Me parler à voix haute paraît futile, mais me fait un peu de bien. Est-ce dans mes habitudes de soliloquer ainsi ? Je le prends comme le signe d’une personnalité solitaire. Une pièce supplémentaire de mon puzzle intérieur. Et maintenant que suis-je censée faire ? Je pourrais fouiller la villa plus en profondeur. Ceux qui m’ont mise dans ce cercueil ont bien dû laisser des indices sur leurs motivations, autres que ces fichus vers.
Tout à coup, mes sens surdéveloppés se braquent tout entier vers le sud. Je ne saurais définir avec précision ce que je perçois. Une concentration de chaleur et d’énergies… toutefois, ces mots ne peuvent rendre justice à la beauté de cette explosion de blanc et de rouge. J’ignore de quoi il s’agit, mais j’en ai terriblement envie. Non, cela dépasse l’envie, mon corps réclame cette énergie. Il hurle pour en percevoir sa part.
Et moi, pauvre pantin désarticulé, je ne peux résister à cet appel. Ni même y surseoir. Je le comprends lorsque la première enjambée me fait quitter la terrasse. Je ne m’étonne pas quand d’un bond je survole le jardin. Le paysage devient flou alors que je cours à travers vignoble et garrigue. Mon attention est totalement braquée sur mon objectif. Les pensées ont laissé place à un instinct aiguisé. Un instinct de prédateur… Oui, je suis faite pour tuer. Je le sens au silence qui persiste sur mon passage, aux souffles qui s’arrêtent au moment où mon odeur touche les proies potentielles.

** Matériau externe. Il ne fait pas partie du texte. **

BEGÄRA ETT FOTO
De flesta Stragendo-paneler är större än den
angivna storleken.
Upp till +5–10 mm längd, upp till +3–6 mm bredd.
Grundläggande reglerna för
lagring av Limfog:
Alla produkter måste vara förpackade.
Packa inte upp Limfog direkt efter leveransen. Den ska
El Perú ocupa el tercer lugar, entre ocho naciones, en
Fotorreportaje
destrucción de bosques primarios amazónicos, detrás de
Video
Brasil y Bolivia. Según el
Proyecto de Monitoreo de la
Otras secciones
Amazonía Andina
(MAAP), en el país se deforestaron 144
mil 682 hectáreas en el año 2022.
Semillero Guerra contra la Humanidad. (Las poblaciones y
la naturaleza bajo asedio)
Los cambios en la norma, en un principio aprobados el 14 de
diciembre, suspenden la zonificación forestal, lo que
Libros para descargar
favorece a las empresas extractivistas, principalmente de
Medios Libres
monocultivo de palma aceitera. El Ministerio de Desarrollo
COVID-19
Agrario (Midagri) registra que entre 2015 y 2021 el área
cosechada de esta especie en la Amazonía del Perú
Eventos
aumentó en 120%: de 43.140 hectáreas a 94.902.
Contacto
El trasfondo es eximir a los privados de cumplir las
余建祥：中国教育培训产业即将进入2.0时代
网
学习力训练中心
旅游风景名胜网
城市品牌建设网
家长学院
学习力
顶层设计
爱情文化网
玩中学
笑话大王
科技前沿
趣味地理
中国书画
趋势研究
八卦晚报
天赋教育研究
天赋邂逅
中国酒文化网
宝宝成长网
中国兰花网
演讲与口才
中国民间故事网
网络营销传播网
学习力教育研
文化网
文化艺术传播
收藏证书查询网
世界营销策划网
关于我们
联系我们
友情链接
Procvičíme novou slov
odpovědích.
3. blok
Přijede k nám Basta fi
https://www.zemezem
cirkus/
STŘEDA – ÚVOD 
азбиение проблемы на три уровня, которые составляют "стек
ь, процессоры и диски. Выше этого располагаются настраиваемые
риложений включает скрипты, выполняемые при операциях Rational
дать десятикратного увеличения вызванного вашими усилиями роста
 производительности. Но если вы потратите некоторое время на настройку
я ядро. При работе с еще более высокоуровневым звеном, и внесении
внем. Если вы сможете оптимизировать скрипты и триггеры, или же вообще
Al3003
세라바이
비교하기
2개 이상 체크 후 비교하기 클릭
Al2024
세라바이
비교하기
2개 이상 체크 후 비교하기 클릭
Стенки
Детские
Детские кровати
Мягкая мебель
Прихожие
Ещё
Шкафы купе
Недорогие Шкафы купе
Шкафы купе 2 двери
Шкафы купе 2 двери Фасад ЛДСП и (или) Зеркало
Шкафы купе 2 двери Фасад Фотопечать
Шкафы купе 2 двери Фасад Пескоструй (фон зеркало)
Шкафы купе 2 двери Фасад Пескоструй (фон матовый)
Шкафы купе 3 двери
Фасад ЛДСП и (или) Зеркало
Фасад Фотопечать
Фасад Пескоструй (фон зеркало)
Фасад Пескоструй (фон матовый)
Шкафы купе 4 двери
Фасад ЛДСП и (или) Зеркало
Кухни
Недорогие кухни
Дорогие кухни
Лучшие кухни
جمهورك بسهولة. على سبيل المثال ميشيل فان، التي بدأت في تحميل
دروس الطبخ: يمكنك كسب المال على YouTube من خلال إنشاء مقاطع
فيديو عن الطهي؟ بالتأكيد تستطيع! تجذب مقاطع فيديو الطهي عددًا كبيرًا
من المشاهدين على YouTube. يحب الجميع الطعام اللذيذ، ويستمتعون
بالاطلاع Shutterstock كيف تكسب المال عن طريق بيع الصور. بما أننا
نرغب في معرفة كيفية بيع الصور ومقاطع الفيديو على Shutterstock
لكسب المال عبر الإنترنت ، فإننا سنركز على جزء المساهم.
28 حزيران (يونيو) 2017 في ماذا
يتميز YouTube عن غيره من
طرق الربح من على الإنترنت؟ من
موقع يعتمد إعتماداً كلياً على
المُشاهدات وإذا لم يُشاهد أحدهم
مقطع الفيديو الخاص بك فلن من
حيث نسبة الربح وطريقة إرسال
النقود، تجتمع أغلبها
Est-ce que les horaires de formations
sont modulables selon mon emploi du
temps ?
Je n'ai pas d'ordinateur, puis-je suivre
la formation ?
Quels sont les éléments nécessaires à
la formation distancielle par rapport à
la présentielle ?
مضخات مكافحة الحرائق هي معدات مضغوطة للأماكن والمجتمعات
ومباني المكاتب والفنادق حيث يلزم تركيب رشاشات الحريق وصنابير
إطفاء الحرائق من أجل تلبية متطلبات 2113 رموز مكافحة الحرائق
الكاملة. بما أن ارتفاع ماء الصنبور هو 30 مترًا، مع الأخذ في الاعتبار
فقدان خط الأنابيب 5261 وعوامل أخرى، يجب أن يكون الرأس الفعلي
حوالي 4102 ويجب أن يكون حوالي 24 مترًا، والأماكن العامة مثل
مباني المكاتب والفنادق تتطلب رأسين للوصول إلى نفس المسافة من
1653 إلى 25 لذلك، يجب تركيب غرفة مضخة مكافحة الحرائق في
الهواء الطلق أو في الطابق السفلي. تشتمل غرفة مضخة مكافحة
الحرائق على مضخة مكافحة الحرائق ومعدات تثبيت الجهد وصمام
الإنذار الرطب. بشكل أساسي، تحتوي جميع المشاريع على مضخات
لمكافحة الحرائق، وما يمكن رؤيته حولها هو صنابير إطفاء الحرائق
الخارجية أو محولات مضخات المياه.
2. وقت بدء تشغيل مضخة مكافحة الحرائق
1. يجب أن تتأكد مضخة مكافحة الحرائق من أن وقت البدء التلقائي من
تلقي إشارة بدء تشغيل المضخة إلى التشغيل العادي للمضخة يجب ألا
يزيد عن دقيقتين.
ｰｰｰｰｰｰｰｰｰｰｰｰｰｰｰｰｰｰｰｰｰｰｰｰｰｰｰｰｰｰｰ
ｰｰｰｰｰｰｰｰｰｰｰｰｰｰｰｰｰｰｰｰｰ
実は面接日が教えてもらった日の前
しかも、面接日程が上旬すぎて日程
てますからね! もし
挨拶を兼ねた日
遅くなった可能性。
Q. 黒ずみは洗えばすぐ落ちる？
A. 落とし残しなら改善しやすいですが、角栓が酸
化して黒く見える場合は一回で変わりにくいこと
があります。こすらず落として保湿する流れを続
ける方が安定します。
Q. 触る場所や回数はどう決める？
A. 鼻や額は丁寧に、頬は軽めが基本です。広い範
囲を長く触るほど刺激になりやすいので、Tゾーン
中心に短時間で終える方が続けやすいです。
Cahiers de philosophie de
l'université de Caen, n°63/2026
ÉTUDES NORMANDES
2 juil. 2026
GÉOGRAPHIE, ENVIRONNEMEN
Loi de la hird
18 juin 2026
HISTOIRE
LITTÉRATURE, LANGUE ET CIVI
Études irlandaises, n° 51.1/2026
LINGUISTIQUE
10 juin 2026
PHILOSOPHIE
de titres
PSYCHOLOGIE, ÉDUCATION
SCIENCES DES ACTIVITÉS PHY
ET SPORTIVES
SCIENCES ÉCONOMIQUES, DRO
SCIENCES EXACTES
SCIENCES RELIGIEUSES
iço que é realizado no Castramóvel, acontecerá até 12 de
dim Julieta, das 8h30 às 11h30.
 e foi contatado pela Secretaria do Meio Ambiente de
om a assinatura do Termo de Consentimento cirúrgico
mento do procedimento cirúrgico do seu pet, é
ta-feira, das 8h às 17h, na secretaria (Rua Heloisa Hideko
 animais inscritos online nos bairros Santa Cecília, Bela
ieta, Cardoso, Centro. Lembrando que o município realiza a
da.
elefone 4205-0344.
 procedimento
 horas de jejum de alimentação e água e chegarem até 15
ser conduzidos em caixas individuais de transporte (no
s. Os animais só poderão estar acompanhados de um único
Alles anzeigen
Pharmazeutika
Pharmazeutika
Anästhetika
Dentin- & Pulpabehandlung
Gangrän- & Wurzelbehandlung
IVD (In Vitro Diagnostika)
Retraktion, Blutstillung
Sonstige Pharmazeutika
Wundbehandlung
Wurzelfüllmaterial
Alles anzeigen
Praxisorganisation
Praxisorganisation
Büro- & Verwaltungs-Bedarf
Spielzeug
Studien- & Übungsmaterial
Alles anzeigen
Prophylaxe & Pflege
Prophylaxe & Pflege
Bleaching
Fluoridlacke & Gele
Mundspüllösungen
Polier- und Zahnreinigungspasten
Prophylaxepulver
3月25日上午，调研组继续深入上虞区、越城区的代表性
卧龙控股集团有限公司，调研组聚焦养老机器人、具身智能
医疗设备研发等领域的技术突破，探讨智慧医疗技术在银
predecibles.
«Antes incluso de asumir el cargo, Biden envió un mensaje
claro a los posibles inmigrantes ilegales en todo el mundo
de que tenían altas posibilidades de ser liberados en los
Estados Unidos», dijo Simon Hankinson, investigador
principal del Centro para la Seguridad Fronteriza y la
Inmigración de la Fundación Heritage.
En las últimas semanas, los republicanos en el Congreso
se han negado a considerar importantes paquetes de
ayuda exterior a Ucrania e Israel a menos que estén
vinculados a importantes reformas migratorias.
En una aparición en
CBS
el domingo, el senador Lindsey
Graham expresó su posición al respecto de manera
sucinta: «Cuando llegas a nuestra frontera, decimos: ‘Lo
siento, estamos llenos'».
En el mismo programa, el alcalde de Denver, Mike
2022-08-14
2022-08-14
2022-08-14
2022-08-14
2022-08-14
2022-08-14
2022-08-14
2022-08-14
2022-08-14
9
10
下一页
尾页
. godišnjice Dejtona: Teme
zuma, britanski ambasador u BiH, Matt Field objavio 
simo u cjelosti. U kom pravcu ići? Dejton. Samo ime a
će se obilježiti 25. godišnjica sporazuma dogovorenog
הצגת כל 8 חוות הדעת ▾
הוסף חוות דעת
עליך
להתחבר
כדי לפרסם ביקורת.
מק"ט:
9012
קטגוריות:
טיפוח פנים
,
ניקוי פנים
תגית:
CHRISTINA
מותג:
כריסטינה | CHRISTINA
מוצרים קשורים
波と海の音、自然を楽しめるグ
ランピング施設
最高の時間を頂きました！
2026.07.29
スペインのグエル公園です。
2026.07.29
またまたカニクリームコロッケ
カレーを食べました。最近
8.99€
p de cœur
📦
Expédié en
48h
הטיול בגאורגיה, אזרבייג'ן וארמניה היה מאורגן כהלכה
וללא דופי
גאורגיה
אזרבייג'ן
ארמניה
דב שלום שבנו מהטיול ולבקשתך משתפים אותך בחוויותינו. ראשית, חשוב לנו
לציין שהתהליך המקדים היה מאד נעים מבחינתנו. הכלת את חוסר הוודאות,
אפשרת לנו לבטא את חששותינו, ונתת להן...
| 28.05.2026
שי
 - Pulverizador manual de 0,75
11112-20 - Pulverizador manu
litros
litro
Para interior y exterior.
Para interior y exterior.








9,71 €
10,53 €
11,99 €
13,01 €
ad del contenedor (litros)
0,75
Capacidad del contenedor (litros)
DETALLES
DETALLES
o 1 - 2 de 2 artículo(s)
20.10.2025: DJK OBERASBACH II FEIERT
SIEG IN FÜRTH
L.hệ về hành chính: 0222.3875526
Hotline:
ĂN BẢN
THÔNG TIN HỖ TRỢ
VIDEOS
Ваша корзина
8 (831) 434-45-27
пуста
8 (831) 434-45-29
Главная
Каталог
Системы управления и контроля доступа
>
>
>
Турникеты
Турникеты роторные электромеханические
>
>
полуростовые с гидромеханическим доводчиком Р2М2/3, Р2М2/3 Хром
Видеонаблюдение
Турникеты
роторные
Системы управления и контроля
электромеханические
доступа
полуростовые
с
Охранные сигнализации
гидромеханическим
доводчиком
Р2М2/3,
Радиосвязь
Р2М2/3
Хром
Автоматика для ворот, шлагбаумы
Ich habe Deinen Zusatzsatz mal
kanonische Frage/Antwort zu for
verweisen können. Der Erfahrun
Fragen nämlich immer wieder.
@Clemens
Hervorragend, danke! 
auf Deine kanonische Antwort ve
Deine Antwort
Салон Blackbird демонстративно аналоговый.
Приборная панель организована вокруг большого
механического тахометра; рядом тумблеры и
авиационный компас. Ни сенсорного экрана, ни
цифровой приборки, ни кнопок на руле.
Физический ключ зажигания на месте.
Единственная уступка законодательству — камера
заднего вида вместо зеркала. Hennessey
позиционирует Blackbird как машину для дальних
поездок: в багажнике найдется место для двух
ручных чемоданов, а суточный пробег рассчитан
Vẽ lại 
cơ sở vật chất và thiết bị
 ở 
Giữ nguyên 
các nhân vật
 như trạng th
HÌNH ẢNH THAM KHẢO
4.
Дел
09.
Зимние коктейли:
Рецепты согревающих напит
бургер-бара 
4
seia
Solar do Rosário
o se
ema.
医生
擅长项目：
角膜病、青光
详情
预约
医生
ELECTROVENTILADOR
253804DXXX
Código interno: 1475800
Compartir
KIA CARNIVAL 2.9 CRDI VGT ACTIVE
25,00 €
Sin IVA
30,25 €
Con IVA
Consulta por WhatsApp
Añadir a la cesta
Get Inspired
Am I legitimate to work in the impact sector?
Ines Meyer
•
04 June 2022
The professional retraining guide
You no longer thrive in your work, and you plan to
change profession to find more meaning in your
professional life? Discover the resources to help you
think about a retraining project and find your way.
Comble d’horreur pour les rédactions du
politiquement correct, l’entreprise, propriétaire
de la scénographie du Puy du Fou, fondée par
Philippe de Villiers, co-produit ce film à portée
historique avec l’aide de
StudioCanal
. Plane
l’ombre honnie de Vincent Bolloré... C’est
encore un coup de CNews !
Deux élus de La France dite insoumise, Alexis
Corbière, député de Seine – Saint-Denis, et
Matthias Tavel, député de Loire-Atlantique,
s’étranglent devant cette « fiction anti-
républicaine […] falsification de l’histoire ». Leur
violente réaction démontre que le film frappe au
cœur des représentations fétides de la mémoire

Mais elles ne m’intéressent pas, trop petites, trop pauvres en énergie.
Moi ce que je veux c’est ce réservoir inépuisable qui se trouve au bout de ma route. Et puis, je la vois. D’abord comme un halo lumineux qui enflamme l’horizon. Rapidement, les silhouettes des immeubles se détachent du firmament. Ma langue glisse spasmodiquement sur la lèvre inférieure. J’ai faim. C’est douloureux. Je veux.
Non ! Ne te précipite pas.
J’ai du mal à suivre mon propre ordre. Pourtant je ralentis considérablement. Je me fais plus discrète en passant à côté du panneau de signalisation indiquant le nom de la ville… Montpellier.
— Enchantée Montpellier, il paraît que je m’appelle Isalys. On va faire connaissance toi et moi.
Je ris comme une folle en me faufilant entre les ombres, vers le cœur de la cité. Oh, oui. Je vais me régaler.